SLC compute scan time

garym4569

Member
Join Date
Sep 2011
Location
TN
Posts
14
SLC 5/04
Does anyone know what the typical scan time is for the Compute instruction?
The manual states
"The execution time of a CPT instruction is longer
than a single arithmetic operation and uses more
instruction words."

I am doing simple math such as... (1|(T4:0.ACC|N7:0))*60

Thanks in advance
gm
 
Create a program that includes your CPT instruction. Also create a timer that keeps track of the time required for 1000 program scans. Compare the times for 1000 scans with the CPT statement enabled and with it disabled. Divide the difference by 1000.
 
Oh no - 11 posts compared to 5,083 posts (if that's any measure). Peter is one of the most advanced here mathematically - at least in my view.

I recommend that you apologize profusely then ask for help and suggestions on how to make your math better.
 
Wow Gary,

Peter: 5000+ posts
Gary: 11 posts

Peter has never been a member of the Dale Carnegie School of how to win friends and influence people but I think you are jumping way to conclusions with that one. He could probably write the OS in your PLC to be more efficient than AB did.

Perhaps you should pay attention and learn something before striking out at the regulars.
 
OK, let me minimize the pain - the first two optimizations

your statement - (1|(T4:0.ACC|N7:0))*60

Minimize constants - 60 * 1 = 60

60|(T4:0.ACC|N7:0)

multiplies are more efficient than divides

60|X|N7:0 = 60 * N7:0

(N7:0 * 60) | T4:0.ACC
 
Why is it that most programmers seem to be too lazy to convert even the simplest of formulas? In my schooldays it surely paid off to do so. Why don't you try if 60*N7:0|T4:0.ACC doesn't calculate faster without giving a different answer?

I can understand Peter's reaction.

Edit: Damn, Bernie beat me to it.

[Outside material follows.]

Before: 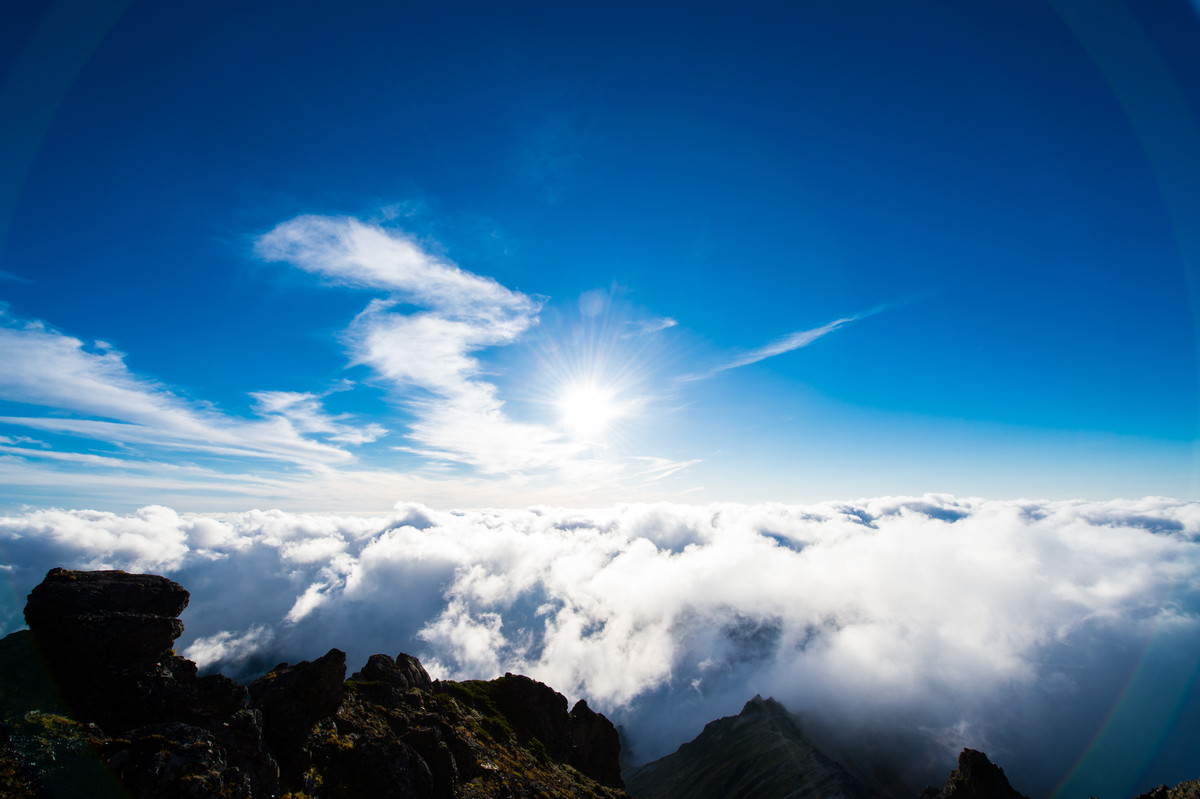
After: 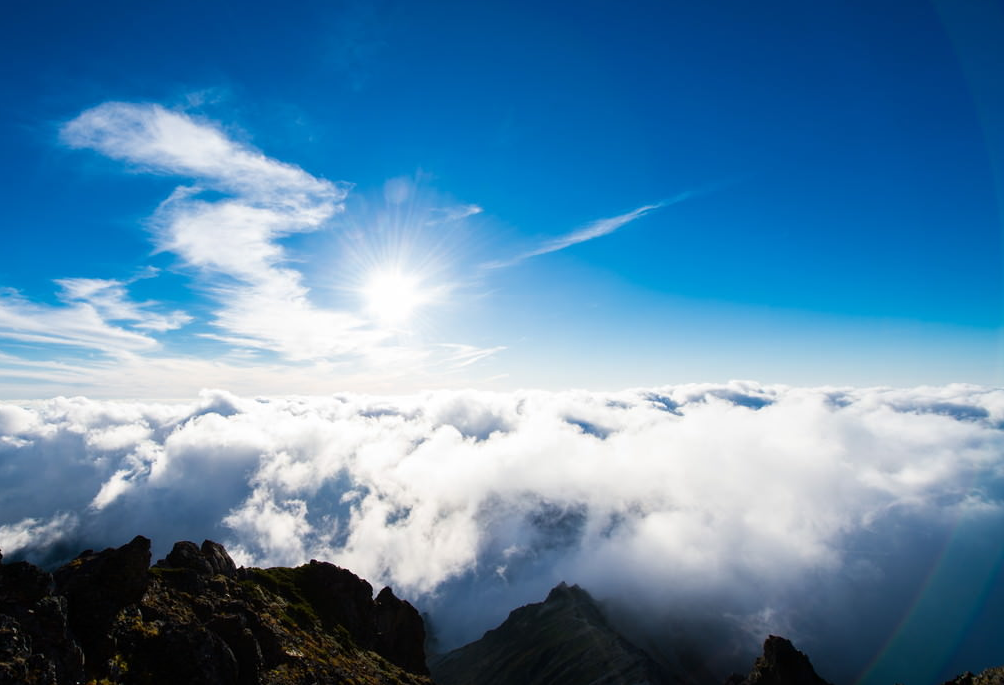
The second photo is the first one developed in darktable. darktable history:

But then I'm sure in Bernie's schooldays this brain warmup was normal day-to-day business, just as it was in my days (maybe around the same time?)
 
Last edited:
I thank my teacher, though not at the time, who insisted that the first week in high school Physics be spent on learning the slide rule. Though high school Physics was the highest math I had (1965), that was the best wek of education I had.
 
SLC 5/04
The manual states
"The execution time of a CPT instruction is longer
than a single arithmetic operation and uses more
instruction words."

All the manual is telling you (admittedly in a roundabout way), is that a CPT, although friendly, readable, concise, etc., is always going to be slower, and use more memory, than the same maths done using sequential "standard" maths instructions.

The first thing a CPT will have to do is parse the expression to determine the evaluation order (BODMAS), then it will do the individual maths in the expression in that order, storing temporary results on the way, (for which it will have to use internal scratchpad memory locations that it may have to create first, then destroy later), to arrive at the final result.

When you code the expression as a series of simpler maths instructions, you have done all of the hard work, and the processor can just wade through them.
 
I thank my teacher, though not at the time, who insisted that the first week in high school Physics be spent on learning the slide rule. Though high school Physics was the highest math I had (1965), that was the best wek of education I had.

High (very high) up on a wall at the college i went to in Rugby, England, were painted (obviously by a member of the mountaineering club), these immortal words....

Slide Rules OK

:ROFLMAO:
 
As a newbie ST compiler writer I can now say that the parse tree has been optimized thanks to Bernie. The execution time should be about half now because the number of divides have reduced in half and they are the operations that take the longest in that compute block.

Garym4569 is much further ahead now than he would have been if someone simply answered his question. Getting the best answer quickly should be the goal. A combination of Steve's and Bernie's answers are the best soltution.

I wasn't being arrogant. To be arrogant I would have to be taling about how good I am, but I didn't mention me. I even let other have a chance to shine. I could have easily optimized the compute instruction myself.

The bit about 11 posts compared to 5000+ makes no difference. If the numbers were reversed I would still make the same post if I now I am right.

I thank my teacher, though not at the time, who insisted that the first week in high school Physics be spent on learning the slide rule.
This is 8th grade algebra.

However, you can't believe how hard it is to have a compiler optimize the parse tree.
 
All the manual is telling you (admittedly in a roundabout way), is that a CPT, although friendly, readable, concise, etc., is always going to be slower, and use more memory, than the same maths done using sequential "standard" maths instructions.
I think they are simply interpreting the test each time the compute block is execute. You have raised a very good point. It would be better yet to implement the compute block in ladder.